Many Democrats are reluctant to drop any parts of the bill, which funds measures on which they have campaigned for years – expanded day care support, universal pre-kindergarten, family and medical leave, expanded health coverage, energy tax credits, two-year community college. One option is to eliminate some items entirely. Another is to keep them all but shorten their time span, a classic congressional way to cut the costs of legislation. A third is to delay some until another, smaller reconciliation bill next year, though that would be difficult.

Decisions on health policy will be especially difficult. Sanders, chairman of the Senate Budget Committee, wants to expand Medicare to provide dental, vision and hearing insurance (estimated to cost $358 billion). Speaker Nancy Pelosi prefers to make Obamacare subsidies permanent ($200 billion). Clyburn hopes to extend Medicaid coverage to poor people in states like Texas and Florida, whose conservative state governments refused to join the primarily federally funded expansion in the Affordable Care Act ($300 billion).

Constraining everything are the narrow Democratic congressional margins. Their 220-212 House majority means they can afford to lose only three members on a partisan vote. The 50-50 Senate means they need every Democrat so Vice President Kamala Harris can break a tie in their favor.

When President Lyndon B. Johnson’s Great Society programs passed in the 1960s, Democratic majorities were 68-32 in the Senate and 295-140 in the House.

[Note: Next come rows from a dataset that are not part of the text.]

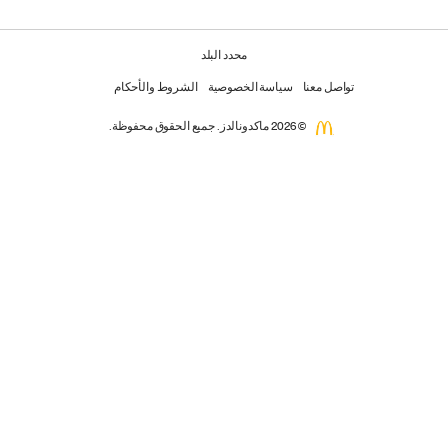
محدد البلد
تواصل معنا
سياسة الخصوصية
الشروط والأحكام
© 2026 ماكدونالدز. جميع الحقوق محفوظة.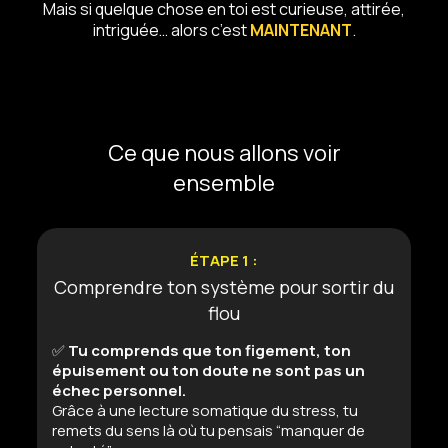
Mais si quelque chose en toi est curieuse, attirée,
intriguée… alors c’est
MAINTENANT
.
Ce que nous allons voir
ensemble
ÉTAPE 1 :
Comprendre ton système pour sortir du
flou
✅
T
u comprends que ton figement, ton
épuisement ou ton doute ne sont pas un
échec personnel.
Grâce à une lecture somatique du stress, tu
remets du sens là où tu pensais “manquer de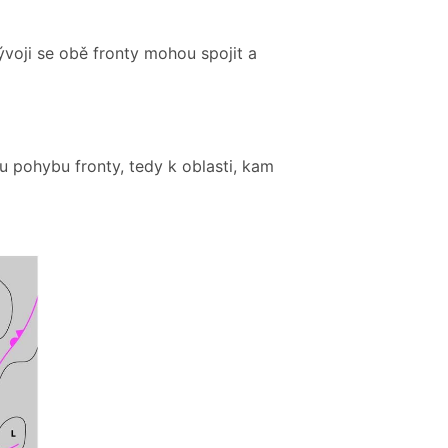
voji se obě fronty mohou spojit a
 pohybu fronty, tedy k oblasti, kam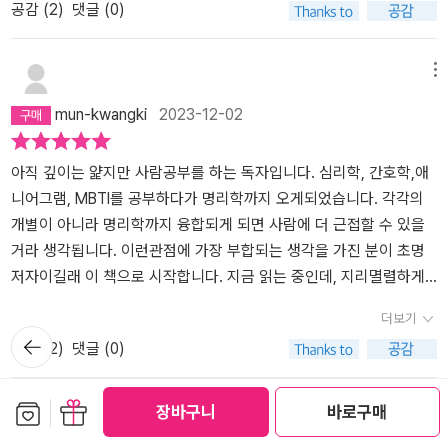
공감 (
2
)
댓글 (0)
과 다른, 디자인과 글씨체.. 특별한 느낌이 진짜 초명샘과 닮아있습니
다.하나라도 더 담기위해 노력하심이 보이고,진짜 최고 👍 내일 휴가
내고 여행가는데 제 가방에 '명리, 나를 지키는 무기' 쏙 넣으렵니다^-
메뉴
^*응원합니다!! 언젠가 만나 싸인도 받고, 사주대화도 하고 싶습니다..
mun-kwangki
2023-12-02
ㅎㅎㅎ 그날을 위하여!!책도 대박^-^
아직 깊이는 얉지만 사람공부를 하는 독자입니다. 심리학, 간호학,애
니어그램, MBTI를 공부하다가 명리학까지 오게되었습니다. 각각의
개별이 아니라 명리학까지 융합되게 되면 사람에 더 근접할 수 있을
거라 생각됩니다. 이런관점에 가장 부합되는 생각을 가진 분이 초명
저자이길래 이 책으로 시작합니다. 지금 읽는 중인데, 지리멸렬하게
쓰여진 책이 아니라 가독성에 심려를 기울인 집필임이 느껴집니다.기
더보기
분좋게 읽혀지는군요.기회가 되면 강의도 들어보고 싶네요.
뒤로가
공감 (
2
)
댓글 (0)
기
보관함담기
선물하기
장바구니
바로구매
메뉴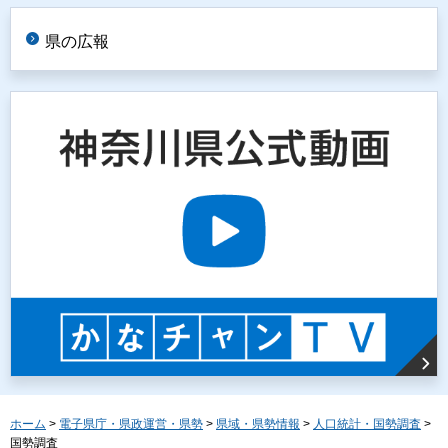
県の広報
ホーム
>
電子県庁・県政運営・県勢
>
県域・県勢情報
>
人口統計・国勢調査
>
国勢調査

Their margins were even larger during Franklin D. Roosevelt’s New Deal.

House Democratic moderates precipitated last week’s showdown by refusing in August to back the budget resolution, which sets the framework for the spending package, until Pelosi set a date to vote on the infrastructure bill, which passed the Senate with 19 Republican votes.

She scheduled it for last week. But then the progressives sprang into action, vowing to vote against it — though most support it — until both houses passed the larger package. They feared that, once the infrastructure bill passed, the larger bill might be blocked by moderate Democratic Sens. Joe Manchin of West Virginia and Kyrsten Sinema of Arizona and some House moderates who question its cost.

The House moderates are reflecting concern about next year’s midterm elections in their closely divided districts. Rep. Josh Gottheimer, one key moderate leader, got just 53% of the vote last year in his New Jersey district, compared with 83% in hers for Jayapal, who chairs the Congressional Progressive Caucus.

What still bodes well for Biden is that, despite disagreements on the size of the proposed spending, virtually all Democrats favor expanding social programs and financing them with higher taxes on corporations and the wealthy.

But the need for unanimity and the resulting internal party tensions show it will still take some old-fashioned political muscle and compromise to get it all done.